(PROVIDED RECORDS Opens)
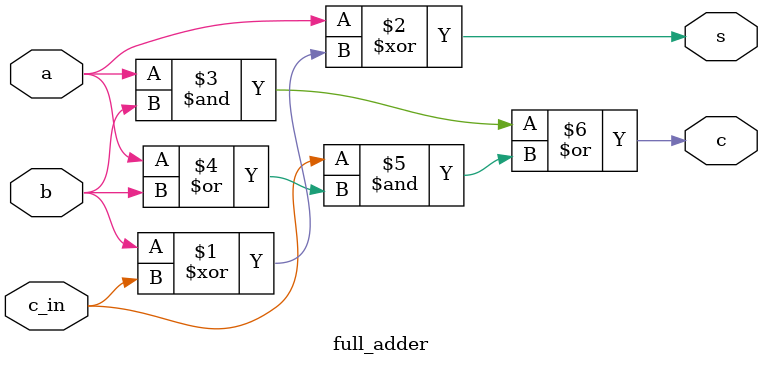
<source format=v>

`ifndef _full_adder
`define _full_adder

module full_adder(
		input	a,
		input	b,
		input	c_in,
		output	s,
		output	c);

	assign s = a ^ (b ^ c_in);
	assign c = (a & b) | (c_in & (a | b));

endmodule

`endif

</source>
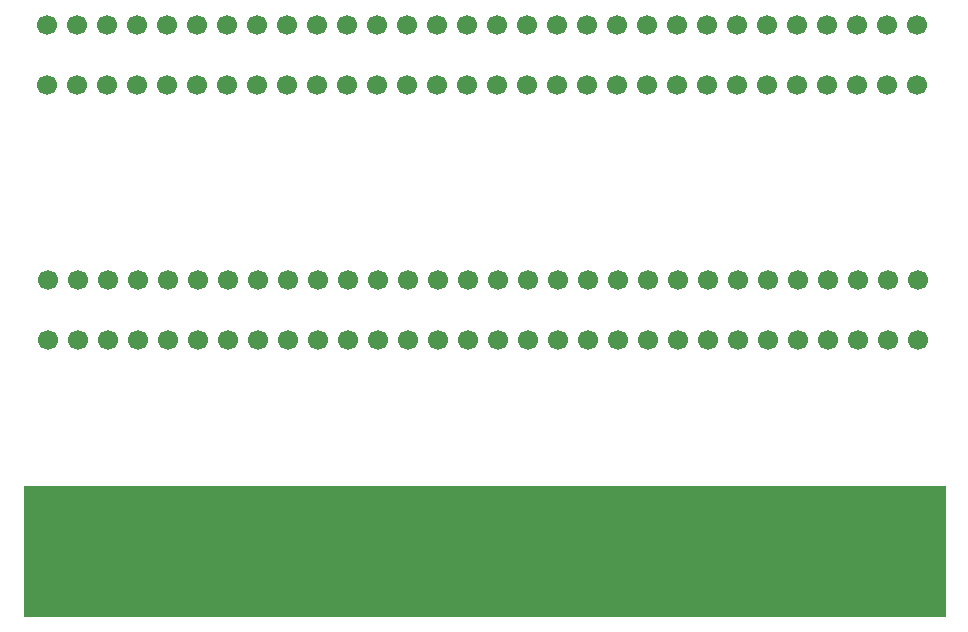
<source format=gbs>
G04 #@! TF.GenerationSoftware,KiCad,Pcbnew,7.0.6*
G04 #@! TF.CreationDate,2023-10-15T21:53:03+09:00*
G04 #@! TF.ProjectId,NES_MAmi_Ext,4e45535f-4d41-46d6-995f-4578742e6b69,rev?*
G04 #@! TF.SameCoordinates,Original*
G04 #@! TF.FileFunction,Soldermask,Bot*
G04 #@! TF.FilePolarity,Negative*
%FSLAX46Y46*%
G04 Gerber Fmt 4.6, Leading zero omitted, Abs format (unit mm)*
G04 Created by KiCad (PCBNEW 7.0.6) date 2023-10-15 21:53:03*
%MOMM*%
%LPD*%
G01*
G04 APERTURE LIST*
%ADD10C,0.100000*%
%ADD11C,1.700000*%
%ADD12R,1.700000X9.300000*%
G04 APERTURE END LIST*
G04 #@! TO.C,MAMICART1*
D10*
X187400000Y-137789800D02*
X109400000Y-137789800D01*
X109400000Y-126789800D01*
X187400000Y-126789800D01*
X187400000Y-137789800D01*
G36*
X187400000Y-137789800D02*
G01*
X109400000Y-137789800D01*
X109400000Y-126789800D01*
X187400000Y-126789800D01*
X187400000Y-137789800D01*
G37*
G04 #@! TD*
D11*
G04 #@! TO.C,VRC_CART2*
X111500000Y-114369800D03*
X114040000Y-114369800D03*
X116580000Y-114369800D03*
X119120000Y-114369800D03*
X121660000Y-114369800D03*
X124200000Y-114369800D03*
X126740000Y-114369800D03*
X129280000Y-114369800D03*
X131820000Y-114369800D03*
X134360000Y-114369800D03*
X136900000Y-114369800D03*
X139440000Y-114369800D03*
X141980000Y-114369800D03*
X144520000Y-114369800D03*
X147060000Y-114369800D03*
X149600000Y-114369800D03*
X152140000Y-114369800D03*
X154680000Y-114369800D03*
X157220000Y-114369800D03*
X159760000Y-114369800D03*
X162300000Y-114369800D03*
X164840000Y-114369800D03*
X167380000Y-114369800D03*
X169920000Y-114369800D03*
X172460000Y-114369800D03*
X175000000Y-114369800D03*
X177540000Y-114369800D03*
X180080000Y-114369800D03*
X182620000Y-114369800D03*
X185160000Y-114369800D03*
X111500000Y-109289800D03*
X114040000Y-109289800D03*
X116580000Y-109289800D03*
X119120000Y-109289800D03*
X121660000Y-109289800D03*
X124200000Y-109289800D03*
X126740000Y-109289800D03*
X129280000Y-109289800D03*
X131820000Y-109289800D03*
X134360000Y-109289800D03*
X136900000Y-109289800D03*
X139440000Y-109289800D03*
X141980000Y-109289800D03*
X144520000Y-109289800D03*
X147060000Y-109289800D03*
X149600000Y-109289800D03*
X152140000Y-109289800D03*
X154680000Y-109289800D03*
X157220000Y-109289800D03*
X159760000Y-109289800D03*
X162300000Y-109289800D03*
X164840000Y-109289800D03*
X167380000Y-109289800D03*
X169920000Y-109289800D03*
X172460000Y-109289800D03*
X175000000Y-109289800D03*
X177540000Y-109289800D03*
X180080000Y-109289800D03*
X182620000Y-109289800D03*
X185160000Y-109289800D03*
G04 #@! TD*
D12*
G04 #@! TO.C,MAMICART1*
X111570000Y-131789800D03*
X114110000Y-131789800D03*
X116650000Y-131789800D03*
X119190000Y-131789800D03*
X121730000Y-131789800D03*
X124270000Y-131789800D03*
X126810000Y-131789800D03*
X129350000Y-131789800D03*
X131890000Y-131789800D03*
X134430000Y-131789800D03*
X136970000Y-131789800D03*
X139510000Y-131789800D03*
X142050000Y-131789800D03*
X144590000Y-131789800D03*
X147130000Y-131789800D03*
X149670000Y-131789800D03*
X152210000Y-131789800D03*
X154750000Y-131789800D03*
X157290000Y-131789800D03*
X159830000Y-131789800D03*
X162370000Y-131789800D03*
X164910000Y-131789800D03*
X167450000Y-131789800D03*
X169990000Y-131789800D03*
X172530000Y-131789800D03*
X175070000Y-131789800D03*
X177610000Y-131789800D03*
X180150000Y-131789800D03*
X182690000Y-131789800D03*
X185230000Y-131789800D03*
G04 #@! TD*
D11*
G04 #@! TO.C,VRC_CART1*
X111400000Y-92789800D03*
X113940000Y-92789800D03*
X116480000Y-92789800D03*
X119020000Y-92789800D03*
X121560000Y-92789800D03*
X124100000Y-92789800D03*
X126640000Y-92789800D03*
X129180000Y-92789800D03*
X131720000Y-92789800D03*
X134260000Y-92789800D03*
X136800000Y-92789800D03*
X139340000Y-92789800D03*
X141880000Y-92789800D03*
X144420000Y-92789800D03*
X146960000Y-92789800D03*
X149500000Y-92789800D03*
X152040000Y-92789800D03*
X154580000Y-92789800D03*
X157120000Y-92789800D03*
X159660000Y-92789800D03*
X162200000Y-92789800D03*
X164740000Y-92789800D03*
X167280000Y-92789800D03*
X169820000Y-92789800D03*
X172360000Y-92789800D03*
X174900000Y-92789800D03*
X177440000Y-92789800D03*
X179980000Y-92789800D03*
X182520000Y-92789800D03*
X185060000Y-92789800D03*
X111400000Y-87709800D03*
X113940000Y-87709800D03*
X116480000Y-87709800D03*
X119020000Y-87709800D03*
X121560000Y-87709800D03*
X124100000Y-87709800D03*
X126640000Y-87709800D03*
X129180000Y-87709800D03*
X131720000Y-87709800D03*
X134260000Y-87709800D03*
X136800000Y-87709800D03*
X139340000Y-87709800D03*
X141880000Y-87709800D03*
X144420000Y-87709800D03*
X146960000Y-87709800D03*
X149500000Y-87709800D03*
X152040000Y-87709800D03*
X154580000Y-87709800D03*
X157120000Y-87709800D03*
X159660000Y-87709800D03*
X162200000Y-87709800D03*
X164740000Y-87709800D03*
X167280000Y-87709800D03*
X169820000Y-87709800D03*
X172360000Y-87709800D03*
X174900000Y-87709800D03*
X177440000Y-87709800D03*
X179980000Y-87709800D03*
X182520000Y-87709800D03*
X185060000Y-87709800D03*
G04 #@! TD*
M02*

</source>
(PROVIDED RECORDS Closes)
YOUR INSTRUCTIONS → Pictures do not go in the copy; print every entry exactly as it stands.

RESPONSE TO THE TASK →
<source format=v>

`ifndef _full_adder
`define _full_adder

module full_adder(
		input	a,
		input	b,
		input	c_in,
		output	s,
		output	c);

	assign s = a ^ (b ^ c_in);
	assign c = (a & b) | (c_in & (a | b));

endmodule

`endif

</source>
<source format=gbs>
G04 #@! TF.GenerationSoftware,KiCad,Pcbnew,7.0.6*
G04 #@! TF.CreationDate,2023-10-15T21:53:03+09:00*
G04 #@! TF.ProjectId,NES_MAmi_Ext,4e45535f-4d41-46d6-995f-4578742e6b69,rev?*
G04 #@! TF.SameCoordinates,Original*
G04 #@! TF.FileFunction,Soldermask,Bot*
G04 #@! TF.FilePolarity,Negative*
%FSLAX46Y46*%
G04 Gerber Fmt 4.6, Leading zero omitted, Abs format (unit mm)*
G04 Created by KiCad (PCBNEW 7.0.6) date 2023-10-15 21:53:03*
%MOMM*%
%LPD*%
G01*
G04 APERTURE LIST*
%ADD10C,0.100000*%
%ADD11C,1.700000*%
%ADD12R,1.700000X9.300000*%
G04 APERTURE END LIST*
G04 #@! TO.C,MAMICART1*
D10*
X187400000Y-137789800D02*
X109400000Y-137789800D01*
X109400000Y-126789800D01*
X187400000Y-126789800D01*
X187400000Y-137789800D01*
G36*
X187400000Y-137789800D02*
G01*
X109400000Y-137789800D01*
X109400000Y-126789800D01*
X187400000Y-126789800D01*
X187400000Y-137789800D01*
G37*
G04 #@! TD*
D11*
G04 #@! TO.C,VRC_CART2*
X111500000Y-114369800D03*
X114040000Y-114369800D03*
X116580000Y-114369800D03*
X119120000Y-114369800D03*
X121660000Y-114369800D03*
X124200000Y-114369800D03*
X126740000Y-114369800D03*
X129280000Y-114369800D03*
X131820000Y-114369800D03*
X134360000Y-114369800D03*
X136900000Y-114369800D03*
X139440000Y-114369800D03*
X141980000Y-114369800D03*
X144520000Y-114369800D03*
X147060000Y-114369800D03*
X149600000Y-114369800D03*
X152140000Y-114369800D03*
X154680000Y-114369800D03*
X157220000Y-114369800D03*
X159760000Y-114369800D03*
X162300000Y-114369800D03*
X164840000Y-114369800D03*
X167380000Y-114369800D03*
X169920000Y-114369800D03*
X172460000Y-114369800D03*
X175000000Y-114369800D03*
X177540000Y-114369800D03*
X180080000Y-114369800D03*
X182620000Y-114369800D03*
X185160000Y-114369800D03*
X111500000Y-109289800D03*
X114040000Y-109289800D03*
X116580000Y-109289800D03*
X119120000Y-109289800D03*
X121660000Y-109289800D03*
X124200000Y-109289800D03*
X126740000Y-109289800D03*
X129280000Y-109289800D03*
X131820000Y-109289800D03*
X134360000Y-109289800D03*
X136900000Y-109289800D03*
X139440000Y-109289800D03*
X141980000Y-109289800D03*
X144520000Y-109289800D03*
X147060000Y-109289800D03*
X149600000Y-109289800D03*
X152140000Y-109289800D03*
X154680000Y-109289800D03*
X157220000Y-109289800D03*
X159760000Y-109289800D03*
X162300000Y-109289800D03*
X164840000Y-109289800D03*
X167380000Y-109289800D03*
X169920000Y-109289800D03*
X172460000Y-109289800D03*
X175000000Y-109289800D03*
X177540000Y-109289800D03*
X180080000Y-109289800D03*
X182620000Y-109289800D03*
X185160000Y-109289800D03*
G04 #@! TD*
D12*
G04 #@! TO.C,MAMICART1*
X111570000Y-131789800D03*
X114110000Y-131789800D03*
X116650000Y-131789800D03*
X119190000Y-131789800D03*
X121730000Y-131789800D03*
X124270000Y-131789800D03*
X126810000Y-131789800D03*
X129350000Y-131789800D03*
X131890000Y-131789800D03*
X134430000Y-131789800D03*
X136970000Y-131789800D03*
X139510000Y-131789800D03*
X142050000Y-131789800D03*
X144590000Y-131789800D03*
X147130000Y-131789800D03*
X149670000Y-131789800D03*
X152210000Y-131789800D03*
X154750000Y-131789800D03*
X157290000Y-131789800D03*
X159830000Y-131789800D03*
X162370000Y-131789800D03*
X164910000Y-131789800D03*
X167450000Y-131789800D03*
X169990000Y-131789800D03*
X172530000Y-131789800D03*
X175070000Y-131789800D03*
X177610000Y-131789800D03*
X180150000Y-131789800D03*
X182690000Y-131789800D03*
X185230000Y-131789800D03*
G04 #@! TD*
D11*
G04 #@! TO.C,VRC_CART1*
X111400000Y-92789800D03*
X113940000Y-92789800D03*
X116480000Y-92789800D03*
X119020000Y-92789800D03*
X121560000Y-92789800D03*
X124100000Y-92789800D03*
X126640000Y-92789800D03*
X129180000Y-92789800D03*
X131720000Y-92789800D03*
X134260000Y-92789800D03*
X136800000Y-92789800D03*
X139340000Y-92789800D03*
X141880000Y-92789800D03*
X144420000Y-92789800D03*
X146960000Y-92789800D03*
X149500000Y-92789800D03*
X152040000Y-92789800D03*
X154580000Y-92789800D03*
X157120000Y-92789800D03*
X159660000Y-92789800D03*
X162200000Y-92789800D03*
X164740000Y-92789800D03*
X167280000Y-92789800D03*
X169820000Y-92789800D03*
X172360000Y-92789800D03*
X174900000Y-92789800D03*
X177440000Y-92789800D03*
X179980000Y-92789800D03*
X182520000Y-92789800D03*
X185060000Y-92789800D03*
X111400000Y-87709800D03*
X113940000Y-87709800D03*
X116480000Y-87709800D03*
X119020000Y-87709800D03*
X121560000Y-87709800D03*
X124100000Y-87709800D03*
X126640000Y-87709800D03*
X129180000Y-87709800D03*
X131720000Y-87709800D03*
X134260000Y-87709800D03*
X136800000Y-87709800D03*
X139340000Y-87709800D03*
X141880000Y-87709800D03*
X144420000Y-87709800D03*
X146960000Y-87709800D03*
X149500000Y-87709800D03*
X152040000Y-87709800D03*
X154580000Y-87709800D03*
X157120000Y-87709800D03*
X159660000Y-87709800D03*
X162200000Y-87709800D03*
X164740000Y-87709800D03*
X167280000Y-87709800D03*
X169820000Y-87709800D03*
X172360000Y-87709800D03*
X174900000Y-87709800D03*
X177440000Y-87709800D03*
X179980000Y-87709800D03*
X182520000Y-87709800D03*
X185060000Y-87709800D03*
G04 #@! TD*
M02*

</source>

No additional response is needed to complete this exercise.